## WHAT TO WORK ON
Reproduce the text of the items from the line with "Organization Plan" up to and including the line with "ers would normally ride.", leaving the pictures out.

## RECORD EXCERPTS
-- Opening Marker --

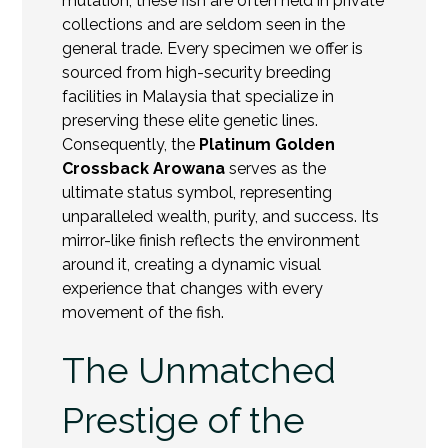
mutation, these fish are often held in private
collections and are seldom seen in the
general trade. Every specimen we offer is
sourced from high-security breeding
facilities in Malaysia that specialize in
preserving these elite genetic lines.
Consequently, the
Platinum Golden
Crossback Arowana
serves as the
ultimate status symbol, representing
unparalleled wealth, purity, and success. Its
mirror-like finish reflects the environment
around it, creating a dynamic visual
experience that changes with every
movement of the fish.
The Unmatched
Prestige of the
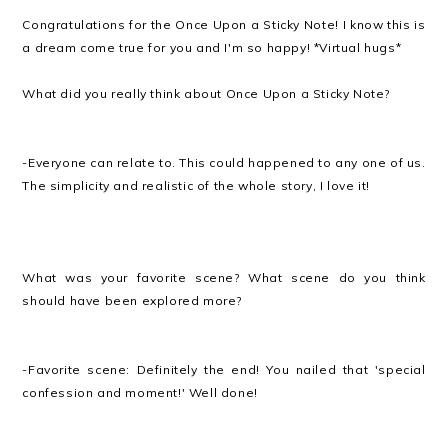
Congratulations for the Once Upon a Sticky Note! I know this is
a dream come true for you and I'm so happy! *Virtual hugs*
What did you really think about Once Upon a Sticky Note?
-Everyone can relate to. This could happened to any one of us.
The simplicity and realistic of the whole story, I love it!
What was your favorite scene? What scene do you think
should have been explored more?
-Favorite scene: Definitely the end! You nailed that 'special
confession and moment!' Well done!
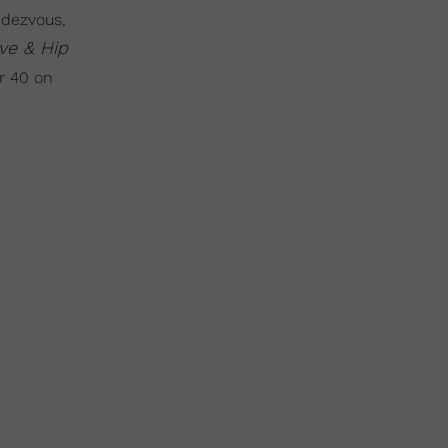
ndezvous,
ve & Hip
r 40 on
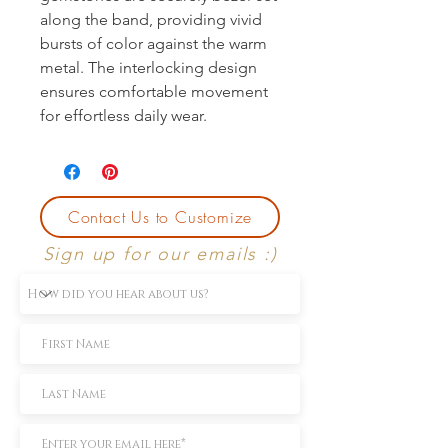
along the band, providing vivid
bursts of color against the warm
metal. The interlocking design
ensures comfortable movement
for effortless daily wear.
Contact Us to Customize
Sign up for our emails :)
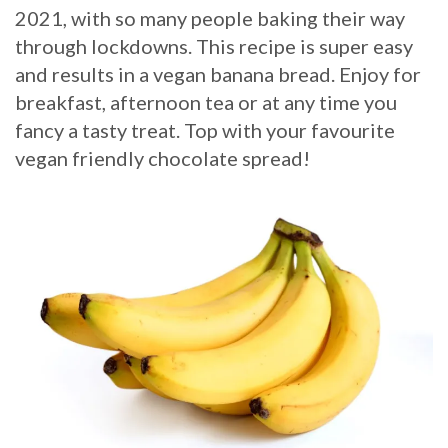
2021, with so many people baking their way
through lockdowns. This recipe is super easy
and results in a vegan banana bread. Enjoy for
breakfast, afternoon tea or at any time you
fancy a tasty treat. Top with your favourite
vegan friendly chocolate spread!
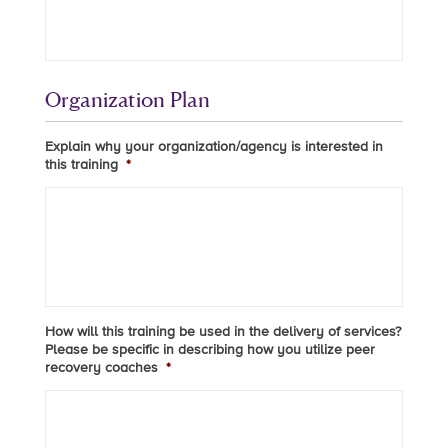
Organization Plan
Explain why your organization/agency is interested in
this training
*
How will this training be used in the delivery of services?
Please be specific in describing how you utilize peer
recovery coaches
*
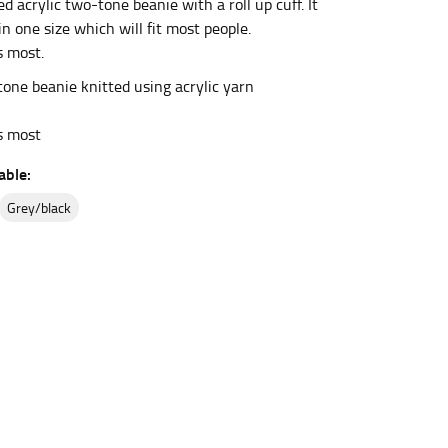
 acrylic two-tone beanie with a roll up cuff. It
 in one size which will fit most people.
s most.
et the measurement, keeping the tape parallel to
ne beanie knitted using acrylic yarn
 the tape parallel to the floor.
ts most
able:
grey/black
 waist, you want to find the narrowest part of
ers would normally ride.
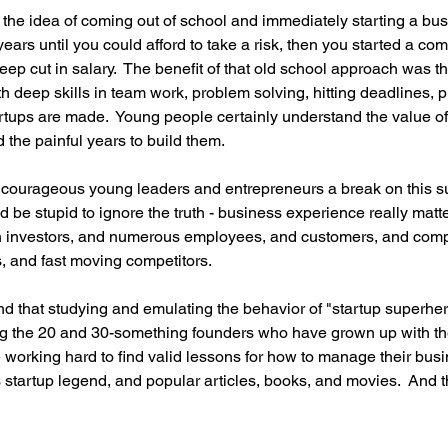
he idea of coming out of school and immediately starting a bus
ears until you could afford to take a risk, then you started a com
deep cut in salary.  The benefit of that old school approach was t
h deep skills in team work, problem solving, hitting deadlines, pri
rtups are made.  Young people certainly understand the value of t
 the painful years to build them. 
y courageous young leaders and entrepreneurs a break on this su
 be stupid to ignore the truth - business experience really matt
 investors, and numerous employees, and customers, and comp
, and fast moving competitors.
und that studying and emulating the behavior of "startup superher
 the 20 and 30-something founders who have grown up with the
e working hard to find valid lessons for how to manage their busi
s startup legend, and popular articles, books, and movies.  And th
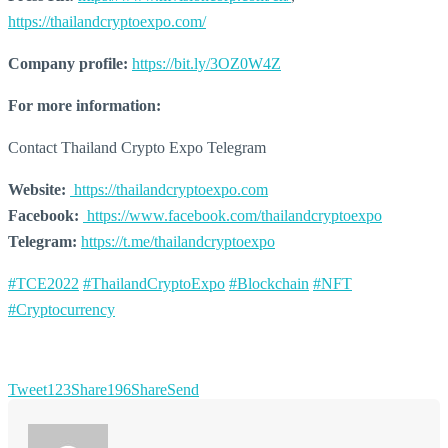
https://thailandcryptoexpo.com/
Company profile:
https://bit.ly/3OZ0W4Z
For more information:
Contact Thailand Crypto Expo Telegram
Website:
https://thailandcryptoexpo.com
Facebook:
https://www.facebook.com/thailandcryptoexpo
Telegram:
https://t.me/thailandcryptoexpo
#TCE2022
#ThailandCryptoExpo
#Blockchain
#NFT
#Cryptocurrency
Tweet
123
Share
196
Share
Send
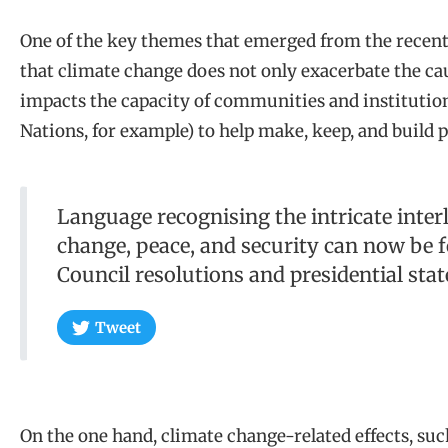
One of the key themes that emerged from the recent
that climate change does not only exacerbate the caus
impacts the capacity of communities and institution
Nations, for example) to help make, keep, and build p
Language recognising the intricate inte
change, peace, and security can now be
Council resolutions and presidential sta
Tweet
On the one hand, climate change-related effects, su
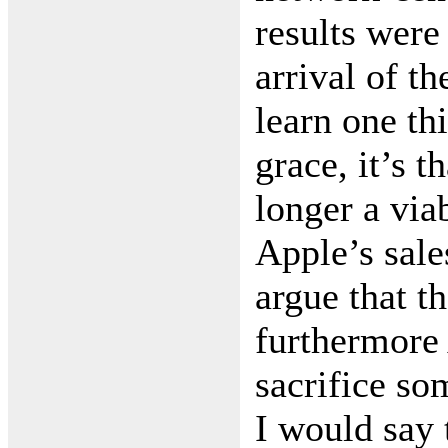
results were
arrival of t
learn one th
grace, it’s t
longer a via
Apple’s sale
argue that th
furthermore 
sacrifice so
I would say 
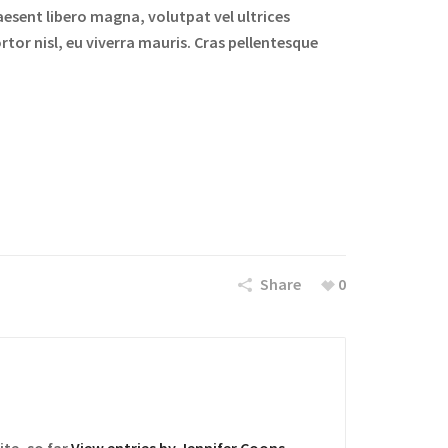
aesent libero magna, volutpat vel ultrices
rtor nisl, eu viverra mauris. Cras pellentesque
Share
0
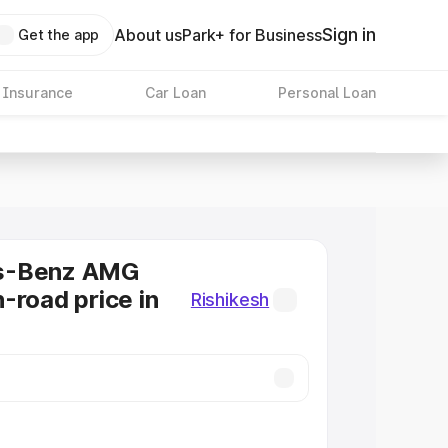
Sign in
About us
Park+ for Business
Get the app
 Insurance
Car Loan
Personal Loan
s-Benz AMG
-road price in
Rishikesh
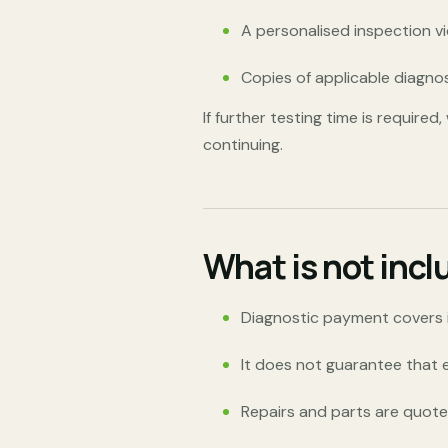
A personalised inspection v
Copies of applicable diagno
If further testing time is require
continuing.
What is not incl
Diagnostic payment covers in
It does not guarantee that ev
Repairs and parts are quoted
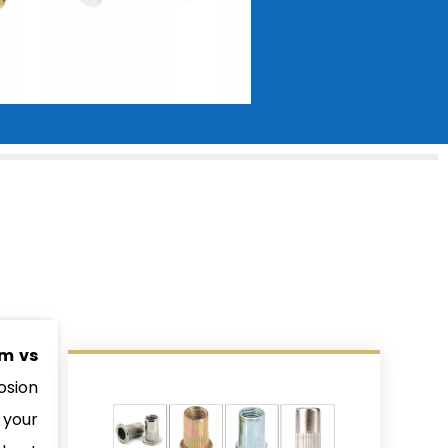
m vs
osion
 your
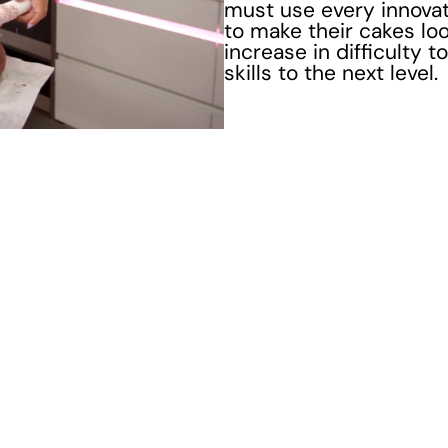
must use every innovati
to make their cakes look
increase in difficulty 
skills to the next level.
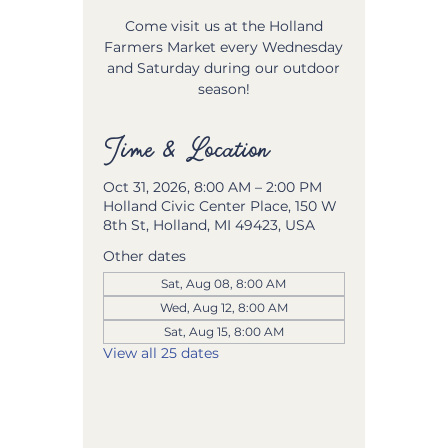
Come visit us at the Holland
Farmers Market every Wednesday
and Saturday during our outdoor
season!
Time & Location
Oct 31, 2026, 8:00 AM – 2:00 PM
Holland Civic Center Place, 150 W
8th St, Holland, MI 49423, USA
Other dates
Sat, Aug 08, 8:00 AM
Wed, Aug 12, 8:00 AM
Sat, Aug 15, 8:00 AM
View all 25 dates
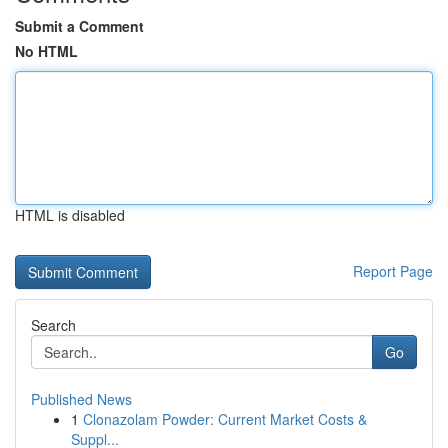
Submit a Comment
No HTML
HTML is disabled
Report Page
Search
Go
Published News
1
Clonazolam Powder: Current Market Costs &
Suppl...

-- Closing Marker --

## SOLUTION BELOW
Organization Plan
Explain why your organization/agency is interested in
this training
*
How will this training be used in the delivery of services?
Please be specific in describing how you utilize peer
recovery coaches
*
 acrylic two-tone beanie with a roll up cuff. It
 in one size which will fit most people.
s most.
et the measurement, keeping the tape parallel to
ne beanie knitted using acrylic yarn
 the tape parallel to the floor.
ts most
able:
grey/black
 waist, you want to find the narrowest part of
ers would normally ride.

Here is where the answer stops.